Volume 17, Number 2, Spring 1999

The Society of the Future

July 4, 1776—For more than a century, moral philosophers have discussed the possibility of a society founded upon the great principle of liberty. Such writers have ever looked back to the golden ages of the past: to the Roman Republic, to Israel under the Judges, or further afield, to the Vikings of Iceland or the Moors of Spain or other remote and little-known lands.

But today, the latest news hints that freedom may be seen more clearly, not in the past, but in the future; not looking backward, but looking forward.

The North American colonies of His Majesty George III of England have enjoyed a great measure of freedom for many years; but it has been an accidental freedom, as freedom mostly is in this world. The very remoteness and backwardness of these lands has preserved them from the firm hand of the State, whose arm cannot easily reach across the breadth of the Atlantick Ocean. The colonists have indeed grown accustomed to their light and easy yoke, and have been restive as the State's reach grew long and a heavier burden was made ready for them to bear; and a spirited protest has arisen from them against those who would break them to harness once again.

But that protest has now taken on a new character. In their Declaration of Independence, made public today, the people of North America have set aside the name of colonists, claiming instead that of Americans, and the standing of a free people fit to treat as equals with other peoples; and they have justified this claim in the most philosophical of terms, appealing to "the laws of Nature and of Nature's God" as the fountain head of liberty. Their demand thus shows itself founded not alone in the spirit of the youth, but in the man's firm conviction of truth and right founded upon principles as universal as those of Euclid and as certain.
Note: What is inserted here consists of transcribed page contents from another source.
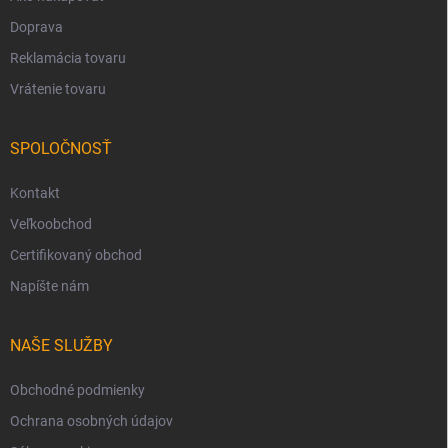
Doprava
Reklamácia tovaru
Vrátenie tovaru
SPOLOČNOSŤ
Kontakt
Veľkoobchod
Certifikovaný obchod
Napíšte nám
NAŠE SLUŽBY
Obchodné podmienky
Ochrana osobných údajov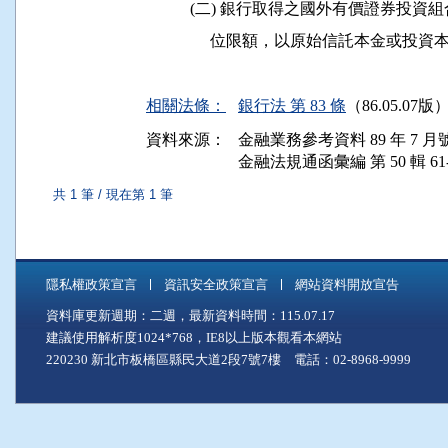
           (二) 銀行取得之國外有價證
                位限額，以原始信託本
相關法條：
銀行法 第 83 條
（86.05.07版
資料來源：
金融業務參考資料 89 年 7 月號 
金融法規通函彙編 第 50 輯 61-
共 1 筆 / 現在第 1 筆
隱私權政策宣言
資訊安全政策宣言
網站資料開放宣告
資料庫更新週期：二週，最新資料時間：115.07.17
建議使用解析度1024*768，IE8以上版本觀看本網站
220230 新北市板橋區縣民大道2段7號7樓 電話：02-8968-9999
Whether this claim can be pressed against the might of England, remains to be proven. But what if it be secured? Why then the world will see a new order of society, founded not upon rank, but upon equality; not upon authority, but upon consent. lf such a thing can be, then the future will hold a kind of freedom not know in the past, and will bear witness to the greatest triumph yet of the Moderns over the Ancients.

In Israel, it is written, the people clamored to be "like all the nations" and had a king set over them. Now that cry has been reversed, by a people who aspire to the freedom that was then set aside, when, we are told, "there was no king in Israel; every man did what was right in his own eyes." Surely all friends of liberty must join in wishing that they shall attain that freedom and make America a new Promised Land.